Don Ruggero Corallo era stato un uomo nobile, con un carisma oscuro ma fascinoso, iracondo come nessuno, l’unico a non averlo visto arrabbiato era stato il figlioletto.

Lo credevano un diavolo perché attraversava il paese con la carrozza lanciata, agitato in un pastrano nero, sotto un cappello nero, alla guida di cavalli neri.

A diciannove anni fece vendere il bestiame al padre, che era un benestante proprietario di una vasta pianura adiacente al mare, e col ricavato acquistò i terreni limitrofi, apparecchiando una immensa azienda.
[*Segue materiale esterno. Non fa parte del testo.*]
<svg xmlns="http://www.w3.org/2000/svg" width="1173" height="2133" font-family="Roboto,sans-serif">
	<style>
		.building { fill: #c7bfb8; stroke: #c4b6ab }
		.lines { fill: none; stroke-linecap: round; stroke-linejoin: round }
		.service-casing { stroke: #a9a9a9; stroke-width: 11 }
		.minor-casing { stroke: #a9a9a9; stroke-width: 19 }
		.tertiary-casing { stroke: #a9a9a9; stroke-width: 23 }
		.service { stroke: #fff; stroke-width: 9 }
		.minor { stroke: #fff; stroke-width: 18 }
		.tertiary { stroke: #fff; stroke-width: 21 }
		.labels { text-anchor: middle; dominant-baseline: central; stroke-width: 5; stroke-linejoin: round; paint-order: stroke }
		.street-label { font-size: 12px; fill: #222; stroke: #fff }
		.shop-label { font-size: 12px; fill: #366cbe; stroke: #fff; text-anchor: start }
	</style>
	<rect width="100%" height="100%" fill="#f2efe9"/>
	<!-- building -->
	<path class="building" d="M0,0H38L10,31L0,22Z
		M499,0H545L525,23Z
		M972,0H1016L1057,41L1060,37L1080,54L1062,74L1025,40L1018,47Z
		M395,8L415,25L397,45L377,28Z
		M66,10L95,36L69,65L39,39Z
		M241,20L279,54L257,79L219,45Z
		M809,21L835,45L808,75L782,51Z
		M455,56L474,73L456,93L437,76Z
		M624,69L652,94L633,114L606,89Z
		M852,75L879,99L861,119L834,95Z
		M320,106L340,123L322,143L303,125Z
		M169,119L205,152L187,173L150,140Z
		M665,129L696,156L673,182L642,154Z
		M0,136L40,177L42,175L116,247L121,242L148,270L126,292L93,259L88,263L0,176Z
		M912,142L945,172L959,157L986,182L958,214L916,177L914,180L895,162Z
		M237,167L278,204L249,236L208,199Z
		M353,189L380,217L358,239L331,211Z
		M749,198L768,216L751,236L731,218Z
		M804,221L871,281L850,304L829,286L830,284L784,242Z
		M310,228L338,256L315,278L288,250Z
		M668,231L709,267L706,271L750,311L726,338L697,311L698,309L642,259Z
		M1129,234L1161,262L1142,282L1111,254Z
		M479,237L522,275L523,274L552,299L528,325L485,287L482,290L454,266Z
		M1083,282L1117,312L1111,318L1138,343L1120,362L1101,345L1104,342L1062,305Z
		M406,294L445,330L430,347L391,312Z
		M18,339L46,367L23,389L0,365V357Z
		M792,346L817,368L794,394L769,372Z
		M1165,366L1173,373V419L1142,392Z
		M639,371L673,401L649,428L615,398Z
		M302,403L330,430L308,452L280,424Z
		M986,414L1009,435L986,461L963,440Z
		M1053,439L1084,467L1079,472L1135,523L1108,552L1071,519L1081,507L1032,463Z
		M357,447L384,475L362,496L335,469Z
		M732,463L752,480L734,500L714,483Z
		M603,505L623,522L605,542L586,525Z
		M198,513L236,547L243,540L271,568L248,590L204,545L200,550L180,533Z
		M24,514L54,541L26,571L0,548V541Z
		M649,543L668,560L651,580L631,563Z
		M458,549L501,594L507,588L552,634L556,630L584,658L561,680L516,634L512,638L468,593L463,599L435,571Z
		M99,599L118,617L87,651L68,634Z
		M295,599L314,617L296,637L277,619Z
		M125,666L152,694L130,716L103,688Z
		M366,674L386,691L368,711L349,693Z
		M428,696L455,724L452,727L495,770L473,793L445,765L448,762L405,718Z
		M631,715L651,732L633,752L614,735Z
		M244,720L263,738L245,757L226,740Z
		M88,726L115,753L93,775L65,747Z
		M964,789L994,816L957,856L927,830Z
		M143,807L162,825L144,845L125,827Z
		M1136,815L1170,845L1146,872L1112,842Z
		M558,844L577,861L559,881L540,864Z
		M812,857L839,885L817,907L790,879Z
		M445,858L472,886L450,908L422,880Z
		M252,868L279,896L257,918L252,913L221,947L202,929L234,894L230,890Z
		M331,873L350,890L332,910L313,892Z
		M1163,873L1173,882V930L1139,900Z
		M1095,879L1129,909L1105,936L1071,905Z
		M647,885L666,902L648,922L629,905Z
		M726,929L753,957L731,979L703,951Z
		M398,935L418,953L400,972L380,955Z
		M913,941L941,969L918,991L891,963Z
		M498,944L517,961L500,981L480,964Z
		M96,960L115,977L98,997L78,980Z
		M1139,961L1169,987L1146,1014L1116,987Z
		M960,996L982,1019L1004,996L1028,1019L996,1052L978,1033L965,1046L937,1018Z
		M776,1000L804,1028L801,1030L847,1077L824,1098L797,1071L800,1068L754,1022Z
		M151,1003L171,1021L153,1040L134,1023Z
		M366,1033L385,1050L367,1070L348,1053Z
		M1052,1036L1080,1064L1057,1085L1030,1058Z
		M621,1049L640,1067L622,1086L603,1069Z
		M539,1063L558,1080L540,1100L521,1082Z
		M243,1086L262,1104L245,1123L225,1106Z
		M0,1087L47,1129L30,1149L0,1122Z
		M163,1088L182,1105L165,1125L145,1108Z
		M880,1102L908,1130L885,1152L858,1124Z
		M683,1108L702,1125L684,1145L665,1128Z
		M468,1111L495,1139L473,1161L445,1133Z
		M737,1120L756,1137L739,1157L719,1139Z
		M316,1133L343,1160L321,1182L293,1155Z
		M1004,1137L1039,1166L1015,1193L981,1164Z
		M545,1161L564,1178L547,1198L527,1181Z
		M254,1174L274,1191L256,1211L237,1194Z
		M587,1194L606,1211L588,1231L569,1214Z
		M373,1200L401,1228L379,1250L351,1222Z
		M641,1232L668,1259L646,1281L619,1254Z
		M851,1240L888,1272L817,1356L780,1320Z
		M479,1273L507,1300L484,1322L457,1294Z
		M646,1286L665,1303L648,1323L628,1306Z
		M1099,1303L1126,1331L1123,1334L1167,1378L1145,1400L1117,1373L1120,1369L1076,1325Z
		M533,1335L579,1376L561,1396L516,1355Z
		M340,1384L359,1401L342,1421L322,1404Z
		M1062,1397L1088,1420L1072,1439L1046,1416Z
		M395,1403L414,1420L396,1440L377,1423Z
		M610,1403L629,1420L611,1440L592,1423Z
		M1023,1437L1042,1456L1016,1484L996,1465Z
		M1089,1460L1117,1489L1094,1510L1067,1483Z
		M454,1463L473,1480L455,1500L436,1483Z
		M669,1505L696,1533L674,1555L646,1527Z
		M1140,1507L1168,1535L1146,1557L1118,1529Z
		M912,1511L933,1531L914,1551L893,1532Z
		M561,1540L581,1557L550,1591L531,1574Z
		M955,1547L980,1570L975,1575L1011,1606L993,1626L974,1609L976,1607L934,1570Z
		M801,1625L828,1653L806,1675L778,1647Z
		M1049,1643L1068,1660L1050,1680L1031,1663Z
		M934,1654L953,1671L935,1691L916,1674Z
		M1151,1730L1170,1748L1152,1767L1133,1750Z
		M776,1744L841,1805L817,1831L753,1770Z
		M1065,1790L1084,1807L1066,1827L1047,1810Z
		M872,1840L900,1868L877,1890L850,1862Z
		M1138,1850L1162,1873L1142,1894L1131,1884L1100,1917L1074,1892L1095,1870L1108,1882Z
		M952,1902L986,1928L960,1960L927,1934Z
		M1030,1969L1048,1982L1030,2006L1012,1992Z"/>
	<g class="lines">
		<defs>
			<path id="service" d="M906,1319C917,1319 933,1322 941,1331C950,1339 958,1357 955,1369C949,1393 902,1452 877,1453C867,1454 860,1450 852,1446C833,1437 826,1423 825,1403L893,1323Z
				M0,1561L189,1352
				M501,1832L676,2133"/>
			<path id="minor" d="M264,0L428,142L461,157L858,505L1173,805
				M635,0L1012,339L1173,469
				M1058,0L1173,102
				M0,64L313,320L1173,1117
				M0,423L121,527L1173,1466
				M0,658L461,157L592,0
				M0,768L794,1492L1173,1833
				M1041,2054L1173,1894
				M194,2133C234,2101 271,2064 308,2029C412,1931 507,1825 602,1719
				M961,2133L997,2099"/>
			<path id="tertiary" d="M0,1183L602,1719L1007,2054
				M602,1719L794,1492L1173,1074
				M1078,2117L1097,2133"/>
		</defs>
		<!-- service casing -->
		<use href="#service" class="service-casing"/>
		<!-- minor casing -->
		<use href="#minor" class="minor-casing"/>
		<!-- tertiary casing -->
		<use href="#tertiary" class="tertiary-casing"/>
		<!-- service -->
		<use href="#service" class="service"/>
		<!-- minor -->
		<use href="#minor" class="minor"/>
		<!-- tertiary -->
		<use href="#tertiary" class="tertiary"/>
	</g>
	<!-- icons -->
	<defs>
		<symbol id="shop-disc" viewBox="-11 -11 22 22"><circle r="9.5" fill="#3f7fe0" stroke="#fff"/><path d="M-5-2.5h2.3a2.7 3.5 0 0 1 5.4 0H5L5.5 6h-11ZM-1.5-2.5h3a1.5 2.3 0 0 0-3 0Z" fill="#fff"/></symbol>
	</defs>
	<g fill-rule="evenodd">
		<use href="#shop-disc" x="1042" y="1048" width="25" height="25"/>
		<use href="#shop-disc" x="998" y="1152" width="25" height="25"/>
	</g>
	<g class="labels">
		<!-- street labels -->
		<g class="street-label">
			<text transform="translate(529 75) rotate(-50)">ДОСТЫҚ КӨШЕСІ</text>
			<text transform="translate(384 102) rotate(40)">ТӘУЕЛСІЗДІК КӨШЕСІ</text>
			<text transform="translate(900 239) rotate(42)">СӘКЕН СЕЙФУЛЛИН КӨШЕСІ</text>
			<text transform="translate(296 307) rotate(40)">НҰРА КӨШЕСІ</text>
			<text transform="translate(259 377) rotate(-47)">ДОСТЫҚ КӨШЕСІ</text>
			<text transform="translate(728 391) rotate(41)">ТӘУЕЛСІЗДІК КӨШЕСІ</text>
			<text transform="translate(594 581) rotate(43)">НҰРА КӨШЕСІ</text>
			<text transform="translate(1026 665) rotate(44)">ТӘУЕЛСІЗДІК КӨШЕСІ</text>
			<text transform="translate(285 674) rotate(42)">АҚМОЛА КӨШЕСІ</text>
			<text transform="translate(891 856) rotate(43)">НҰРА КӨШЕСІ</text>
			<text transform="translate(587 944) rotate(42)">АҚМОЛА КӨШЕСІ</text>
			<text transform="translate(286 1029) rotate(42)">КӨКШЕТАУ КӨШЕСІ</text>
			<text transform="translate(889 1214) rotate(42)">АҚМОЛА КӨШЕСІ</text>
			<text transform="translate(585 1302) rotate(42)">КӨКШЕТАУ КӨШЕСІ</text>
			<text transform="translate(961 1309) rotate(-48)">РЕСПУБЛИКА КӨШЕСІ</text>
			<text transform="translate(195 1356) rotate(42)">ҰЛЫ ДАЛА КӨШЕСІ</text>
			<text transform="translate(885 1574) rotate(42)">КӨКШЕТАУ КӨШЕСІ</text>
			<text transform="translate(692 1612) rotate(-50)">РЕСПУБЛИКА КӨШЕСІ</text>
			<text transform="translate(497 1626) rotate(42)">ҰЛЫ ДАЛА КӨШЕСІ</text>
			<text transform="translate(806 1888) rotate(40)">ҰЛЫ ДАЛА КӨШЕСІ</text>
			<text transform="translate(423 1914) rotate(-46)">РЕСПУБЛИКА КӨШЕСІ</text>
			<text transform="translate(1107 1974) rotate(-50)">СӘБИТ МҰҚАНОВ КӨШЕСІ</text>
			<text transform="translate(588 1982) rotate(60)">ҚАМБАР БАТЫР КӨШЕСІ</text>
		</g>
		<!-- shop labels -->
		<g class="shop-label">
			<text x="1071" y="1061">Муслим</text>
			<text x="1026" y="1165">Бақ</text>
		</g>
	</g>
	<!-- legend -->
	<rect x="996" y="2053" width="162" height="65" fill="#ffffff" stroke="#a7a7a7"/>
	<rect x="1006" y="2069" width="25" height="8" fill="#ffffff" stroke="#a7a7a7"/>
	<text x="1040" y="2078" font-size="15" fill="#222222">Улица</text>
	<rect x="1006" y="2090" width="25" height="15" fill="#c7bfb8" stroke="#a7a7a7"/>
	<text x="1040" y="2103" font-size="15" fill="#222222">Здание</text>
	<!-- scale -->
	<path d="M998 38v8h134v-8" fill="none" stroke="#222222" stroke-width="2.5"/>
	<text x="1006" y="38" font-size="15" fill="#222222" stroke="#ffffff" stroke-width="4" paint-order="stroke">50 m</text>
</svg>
Arò le pasture e convertì i campi, primo nella zona, in prodigiosi agrumeti e pescheti.

A Semelia qualcuno mise in giro la voce che don Ruggero aveva trovato da qualche parte una fortuna, una pentola piena di soldi d’oro, quando ventiduenne comprò non si sa da chi il casino abbandonato sulla collina. Lo avevano sconsigliato, gli avevano addirittura assicurato che in quell’edificio campava il fantasma di una ragazza uccisa che tormentava chiunque osava dimorarci: gli grattava i piedi nel sonno fino a svegliarlo e scacciarlo.

Lo fece ristrutturare per stabilirci la sua residenza, a dispetto di quanto si contava nelle contrade. La diceria comunque aveva salvato dal saccheggio la costruzione, ripostiglio di disgrazie.

Durante i lavori si presentò il problema dell’ultima stanza lato torrente. La porta era dipinta: collane di ogni tipo, di conchiglie, corallo, lapislazzuli. Non aveva maniglia, solo una serratura chiusa dall’interno, perché si spiava la chiave d’oro.

Don Ruggero capì che quella era la camera della baronessina e che era rimasta bloccata da allora. Decise di non forzare la porta, anche per non rovinarne la decorazione. Due scale furono legate in modo da farne una lunga, che fu appoggiata alla parete prospiciente il bordo dei crepacci. I manovali la reggevano quando lui salì a quella finestra con le persiane accostate, che spalancate se lo ingoiarono tutto. Dopo cinque minuti riapparve sul davanzale e scese rabbuiato, mentre i muratori morivano dalla voglia di sapere se veramente c’era la luna che ci dormiva. Ma non osarono chiederlo. Lui disse soltanto che era stata appena rassettata, di non violarla.

Liquidato il cantiere, arredò la stanza vicina a quella serrata e ogni sera ci andava a coricarsi da solo, attraversando il paese con la carrozza trainata da cavalli neri, e sempre in fuga. Nera.

Una notte la sognò. La ragazza si slacciò i capelli: “Ciao. Sono Iolanda”, disse semplice, spogliandosi.

Restò incantato dalla bellezza di quel corpo turgido di stupori, con due seni abbondanti e dritti. E mutandine di pizzo e merletti pregiati, bianche. Antiche.

Lei intanto gli si era offerta accanto, sotto le coperte: “Non immagini da quanto tempo voglio essere finalmente di un uomo e ho privilegiato te. Ancor più che possiamo farlo in casa. Sai, sono ancora vergine.” Tenera e ansiosa.

Ruggero consumò una passione indimenticabile con quella magnifica diciottenne. La mattina si svegliò trafelato, mentre l’esperienza ancora accadeva.

Una nebulosa filante di dolcezze in rincorsa e carezze e affanni e adagi addensati e idoli nuovi. Una frana rallentata di profili di felicità, di fiocchi di gloria.

E andò ad aprire le imposte annuvolato, come l’alba sul torrente. Quindi ritornò al letto e lo scoprì.

Sul lenzuolo c’era una grande macchia di sangue.